1. Who Is the Data Controller
Op. Dr. Özlem Oymak is the data controller for all personal data processed through this website and through her medical practice in Bursa, Türkiye. Dr. Oymak is personally responsible for data protection decisions — there is no separate data protection officer or third-party processor managing your data on her behalf.
Contact: info@drozlemoymak.com · WhatsApp: +90 532 363 30 92
2. Which Regulation Applies to You
UK patients
The UK GDPR (retained from EU GDPR following Brexit) and the Data Protection Act 2018 apply to the processing of your personal data.
Supervisory authority: Information Commissioner's Office (ICO)
EU patients
The EU GDPR (Regulation 2016/679) applies. You may contact your national data protection authority.
Find yours: EDPB member list
3. Special Category Data — Health Information
Because this is a medical practice, we necessarily process health data — including medical history, photographs, and surgical records. Under GDPR Article 9, health data is classified as Special Category data and receives heightened protection.
We process your health data on the following Article 9 bases:
- Article 9(2)(a) — Explicit consent: you provide informed consent before any health data is collected.
- Article 9(2)(h) — Provision of health or social care: processing is necessary for the purposes of preventive medicine, medical diagnosis, and the provision of health care.
You may withdraw your consent at any time. Withdrawal does not affect the lawfulness of processing prior to withdrawal, and does not affect data we are legally required to retain under Turkish medical law.
4. International Transfer to Türkiye
Our practice is based in Türkiye, which is not currently recognised by the UK ICO or the European Commission as providing an equivalent level of data protection (an "adequacy decision"). When you send us personal data, it is transferred to Türkiye.
We mitigate the risks of this transfer by:
- Collecting only the minimum data necessary for your consultation.
- Using end-to-end encrypted channels wherever possible.
- Obtaining your explicit, informed consent to the transfer before processing health data — including a clear explanation that Türkiye does not currently hold an adequacy decision.
- Applying the same data protection standards described in this policy regardless of where data is stored.
5. Your Rights Under GDPR
You may request a copy of all personal data we hold about you, free of charge, within 30 days.

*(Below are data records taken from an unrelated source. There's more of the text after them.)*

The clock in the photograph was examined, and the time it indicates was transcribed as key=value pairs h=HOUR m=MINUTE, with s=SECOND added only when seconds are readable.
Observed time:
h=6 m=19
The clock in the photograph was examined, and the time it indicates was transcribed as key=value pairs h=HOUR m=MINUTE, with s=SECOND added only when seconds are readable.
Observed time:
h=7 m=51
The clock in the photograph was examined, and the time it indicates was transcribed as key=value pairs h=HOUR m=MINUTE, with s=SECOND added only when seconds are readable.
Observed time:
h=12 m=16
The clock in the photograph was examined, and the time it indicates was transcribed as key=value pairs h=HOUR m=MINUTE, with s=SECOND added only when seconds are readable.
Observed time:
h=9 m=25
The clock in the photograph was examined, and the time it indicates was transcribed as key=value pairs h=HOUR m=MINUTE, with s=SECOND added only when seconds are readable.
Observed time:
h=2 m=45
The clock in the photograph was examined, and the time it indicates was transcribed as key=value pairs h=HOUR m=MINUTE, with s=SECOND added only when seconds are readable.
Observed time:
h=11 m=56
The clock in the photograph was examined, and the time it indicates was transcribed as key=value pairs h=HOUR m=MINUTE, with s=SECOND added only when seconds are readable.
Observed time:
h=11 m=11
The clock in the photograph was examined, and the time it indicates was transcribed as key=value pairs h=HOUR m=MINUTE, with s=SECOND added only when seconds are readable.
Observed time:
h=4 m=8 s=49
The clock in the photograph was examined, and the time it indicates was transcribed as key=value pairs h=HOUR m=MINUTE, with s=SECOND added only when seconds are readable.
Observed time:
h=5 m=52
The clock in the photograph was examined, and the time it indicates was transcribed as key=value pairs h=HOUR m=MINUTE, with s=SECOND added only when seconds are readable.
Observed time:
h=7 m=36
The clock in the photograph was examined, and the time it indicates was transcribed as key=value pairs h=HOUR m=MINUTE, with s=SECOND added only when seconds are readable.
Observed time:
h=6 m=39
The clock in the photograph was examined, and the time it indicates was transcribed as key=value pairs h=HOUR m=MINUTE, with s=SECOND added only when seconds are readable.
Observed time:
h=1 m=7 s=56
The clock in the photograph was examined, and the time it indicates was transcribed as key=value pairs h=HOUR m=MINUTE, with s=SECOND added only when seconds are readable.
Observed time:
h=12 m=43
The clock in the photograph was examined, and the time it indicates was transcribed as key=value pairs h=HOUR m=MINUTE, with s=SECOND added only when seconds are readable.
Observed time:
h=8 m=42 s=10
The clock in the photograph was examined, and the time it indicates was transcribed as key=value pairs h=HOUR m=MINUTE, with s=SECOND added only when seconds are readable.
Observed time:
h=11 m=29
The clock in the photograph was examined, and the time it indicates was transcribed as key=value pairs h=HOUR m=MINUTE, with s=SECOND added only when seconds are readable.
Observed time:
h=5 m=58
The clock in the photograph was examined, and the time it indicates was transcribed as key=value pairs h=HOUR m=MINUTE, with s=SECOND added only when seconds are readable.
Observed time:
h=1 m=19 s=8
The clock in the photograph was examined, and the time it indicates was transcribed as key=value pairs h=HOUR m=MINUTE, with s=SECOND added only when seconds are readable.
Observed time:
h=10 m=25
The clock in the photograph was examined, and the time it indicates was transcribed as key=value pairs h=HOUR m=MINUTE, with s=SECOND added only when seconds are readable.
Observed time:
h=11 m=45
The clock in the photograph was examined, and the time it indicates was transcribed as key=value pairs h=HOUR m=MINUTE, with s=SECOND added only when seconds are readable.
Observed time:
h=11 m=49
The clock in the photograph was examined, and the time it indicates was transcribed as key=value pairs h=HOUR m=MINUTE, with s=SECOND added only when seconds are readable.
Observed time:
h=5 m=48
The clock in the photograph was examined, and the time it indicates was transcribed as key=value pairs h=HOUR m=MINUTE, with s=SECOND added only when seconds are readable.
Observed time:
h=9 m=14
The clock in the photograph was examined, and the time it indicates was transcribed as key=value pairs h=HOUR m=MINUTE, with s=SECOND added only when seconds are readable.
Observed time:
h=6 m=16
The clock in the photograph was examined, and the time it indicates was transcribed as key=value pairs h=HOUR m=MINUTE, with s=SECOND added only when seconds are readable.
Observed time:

You may ask us to correct inaccurate or incomplete personal data without undue delay.
You may request deletion of your data where we are not legally required to retain it. Surgical records are subject to a mandatory ten-year retention period under Turkish law.
You may ask us to pause processing of your data while a dispute about its accuracy or lawfulness is resolved.
Where processing is based on consent or contract, you may receive your data in a structured, machine-readable format.
You may object to processing based on legitimate interests. We will cease processing unless we can demonstrate compelling legitimate grounds.
You may withdraw consent at any time. This does not affect prior lawful processing.
You have the right to lodge a complaint with your supervisory authority (UK: ICO; EU: national DPA) if you believe your rights have been infringed.
6. How to Exercise Your Rights
Make a data subject request
To exercise any of the rights above, contact Dr. Oymak directly. You do not need to use a formal form — a clear written request by email or WhatsApp is sufficient. We will acknowledge your request within 72 hours and respond in full within 30 days.
Email: info@drozlemoymak.com
WhatsApp: +90 532 363 30 92
We may ask you to verify your identity before processing a request involving health data, to protect against unauthorised disclosure.
7. Complaints
If you are not satisfied with our response to a data subject request, or if you believe we have processed your data unlawfully, you have the right to raise a complaint with your supervisory authority:
- UK patients: Information Commissioner's Office — ico.org.uk/make-a-complaint
- EU patients: Contact your national data protection authority. A full list is available at the European Data Protection Board.
We would ask that you contact us first, as we are committed to resolving concerns directly and promptly.
8. Updates to This Statement
This statement is reviewed annually and updated whenever there is a material change in our data processing activities or in applicable law. The date at the top reflects the most recent revision.